The great Netflix vpn debacle! (geofeeds)

Owen DeLong owen at delong.com
Wed Sep 1 16:46:51 UTC 2021



> On Aug 31, 2021, at 17:51 , Michael Thomas <mike at mtcc.com> wrote:
> 
> 
> On 8/31/21 5:13 PM, Jay Hennigan wrote:
>> On 8/31/21 16:32, Jeroen Massar via NANOG wrote:
>> 
>>> Fun part being that it is hard to get a Dumb TV... though that is primarily simply because of all the tracking non-sense in them that makes them 'cheaper'... (still wonder how well that tracking stuff complies with GDPR, I am thinking it does not ... Schrems anyone? :) )
>> 
>> Just get a "smart" TV, don't connect it to the Internet, and use its HDMI ports for your cable box, Apple TV, etc. and/or antenna input for local off-air reception.
>> 
> 
> Yeah, until TV manufacturers actually start incorporating, oh say, Google tv (which is just a form of Android) they are always going to be inferior. Having the TV just be a monitor is a feature, not a bug. It's a lot cheaper to upgrade a $50 hdmi based dongle than the whole TV, doubly so since manufacturers have a bad reputation  for not supporting upgrades beyond the sell date. I have no idea whether any of the external ones support v6 though.

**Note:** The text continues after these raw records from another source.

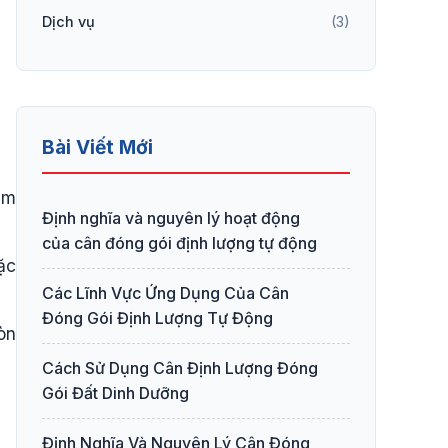
Dịch vụ
(3)
Bài Viết Mới
ơm
Định nghĩa và nguyên lý hoạt động
của cân đóng gói định lượng tự động
ặc
Các Lĩnh Vực Ứng Dụng Của Cân
Đóng Gói Định Lượng Tự Động
òn
Cách Sử Dụng Cân Định Lượng Đóng
Gói Đất Dinh Dưỡng
Định Nghĩa Và Nguyên Lý Cân Đóng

Apple TV supports IPv6, but does not allow the user to set a static IPv6 address and it uses rotating privacy addresses, so the security implications are “interesting”. OTOH, it does appear to support DHCPv6 and if you set M+O, it looks like you can collect the DUID and give it a fixed DHCP address.

Android and by extension Google’s HDMI dongles/devices have some IPv6 support, but of course don’t work with DHCPv6 because of Lorenzo’s religious problems.

> One thing that might be nice is for routers to internally number using v6 in preference to v4 and NAT that (if needed). Then you can easily tell what is still a laggard. My wifi cams might be poorly supported, but they don't need to interoperate with much on the Internet.

I actually have had an idea for a long time of producing a router-on-a-stick kind of device which would be a small linux SBC with two ethernet ports and some LEDs.

The OS would go on a micro-SD card and it would literally be a single-device NAT64 setup so that the IPv4-only device on the downstream side could work with the IPv6-only LAN (which might further have a NAT64 gateway to deal with the IPv4-only legacy portions of the world outside.

Ideally, the upstream ethernet port would be PoE to power the device (and the device would be sold with a small, cheap PoE injector in case needed).

> Mike, Google TV has been pretty nice since the Amazon feud finally ended though I hate that the protocol is still pretty proprietary

To the best of my knowledge, the FireTV and its ilk still can’t spell IPv6.